Joan Crawford plays a single mother struggling to keep her family afloat during the Great Depression. She finds a good-paying job that she feels is below her station, but she continues to work to support her daughter even as the girl demands more and becomes less grateful.
Aurora Greenway in “Terms of Endearment”
Shirley MacLaine and her independent onscreen daughter rarely see eye-to-eye in this movie, which follows their lives through several decades, but they nevertheless share a strong bond that remains true when the younger woman is diagnosed with terminal cancer.
Martha “Mama” Hanson in “I Remember Mama”
In a mother-daughter riff on “The Gift of the Magi,” Irene Dunne as Mama sells her treasured brooch to buy a dresser set as a gift for her daughter’s graduation, but when the girl finds out what her mother has done she sells back the set to regain Mom’s beloved heirloom.
M’Lynn Eatenton in “Steel Magnolias”
In this terminal illness tear-jerker, Sally Field plays M’Lynn Eatenton, a well-to-do
Southern gal who has spent her life watching out for her diabetic daughter.
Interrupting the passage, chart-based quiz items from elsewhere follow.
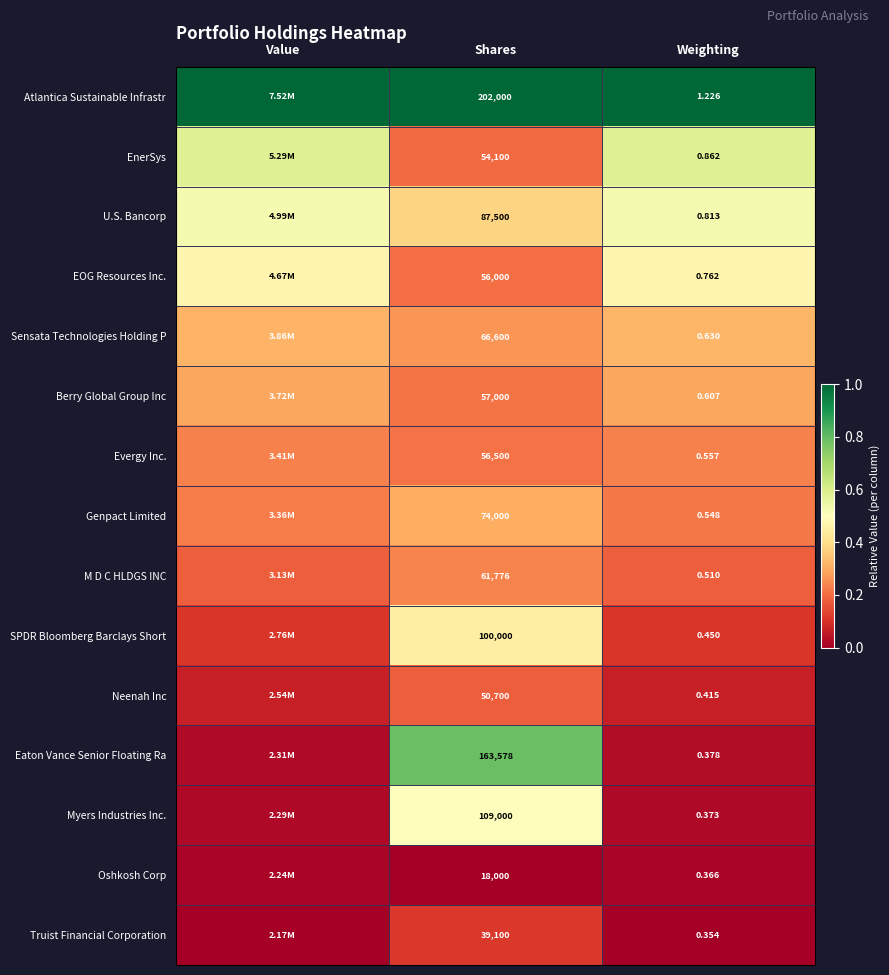

Which series changed the most between Shares and Weighting?

Atlantica Sustainable Infrastr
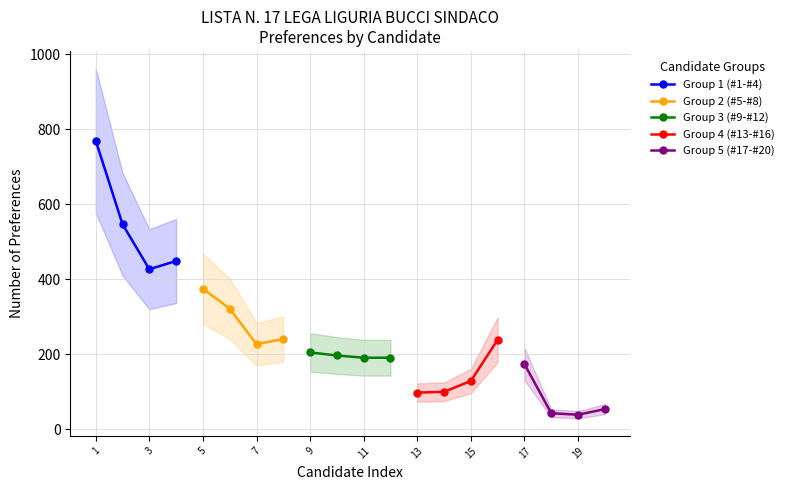

True or false: Group 3 (#9-#12) has a value of 300 at 9.

False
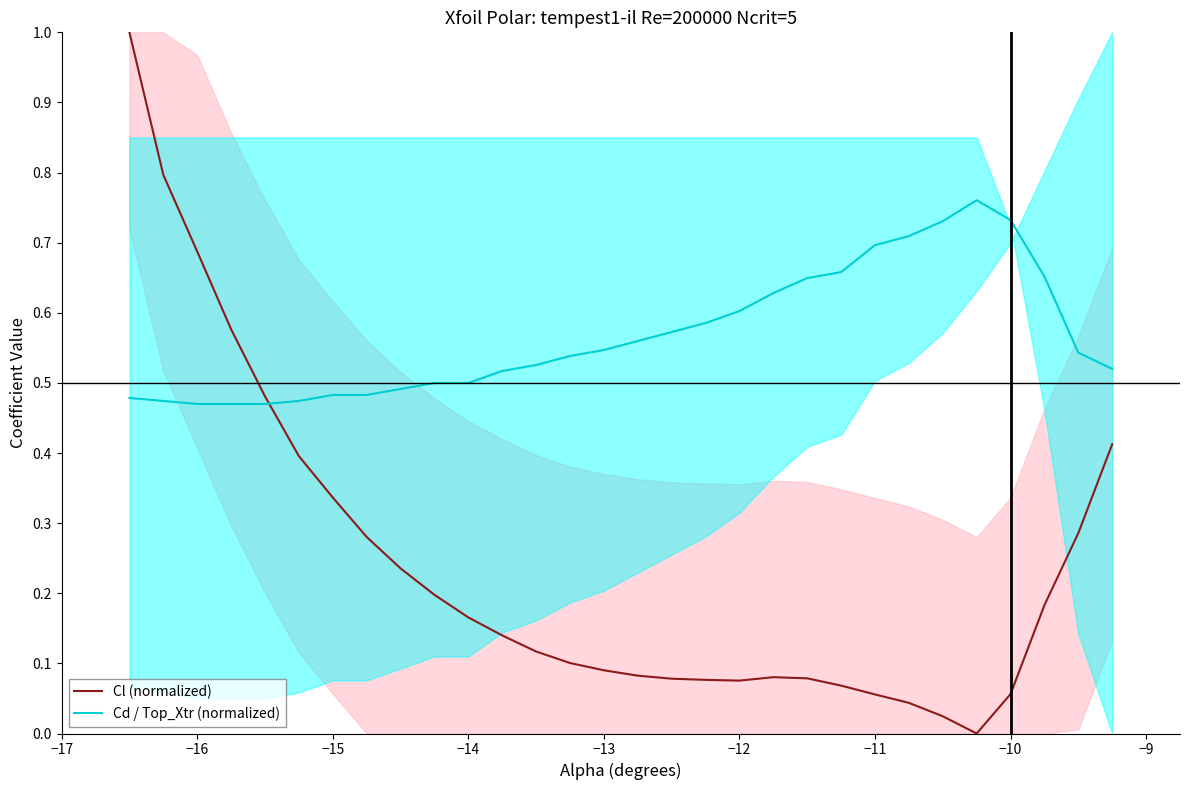

How many intersections are there between Cl (normalized) and Cd / Top_Xtr (normalized)?

1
Her worst fears are realized when Shelby (Julia Roberts) denies her mother’s wishes and gets pregnant, putting her life at risk.
Among other motherly deeds, Field donates a kidney to Shelby in a failed bid to save her, cares for Shelby’s young son and is the last one in the room when Shelby’s dies.
She’s the ultimate self-sacrificing mother.
Marge Simpson in “The Simpsons Movie”
Perhaps the very mommiest of moms, Marge Simpson (voice of Julie Kavner), who appeared in theaters in last year’s big-screen version of “The Simpsons,” is the glue that holds together the gears of this dysfunctional cartoon family. Whatever crazy schemes Homer cooks up or whatever trouble Bart gets in, Marge is there to keep everyone in check.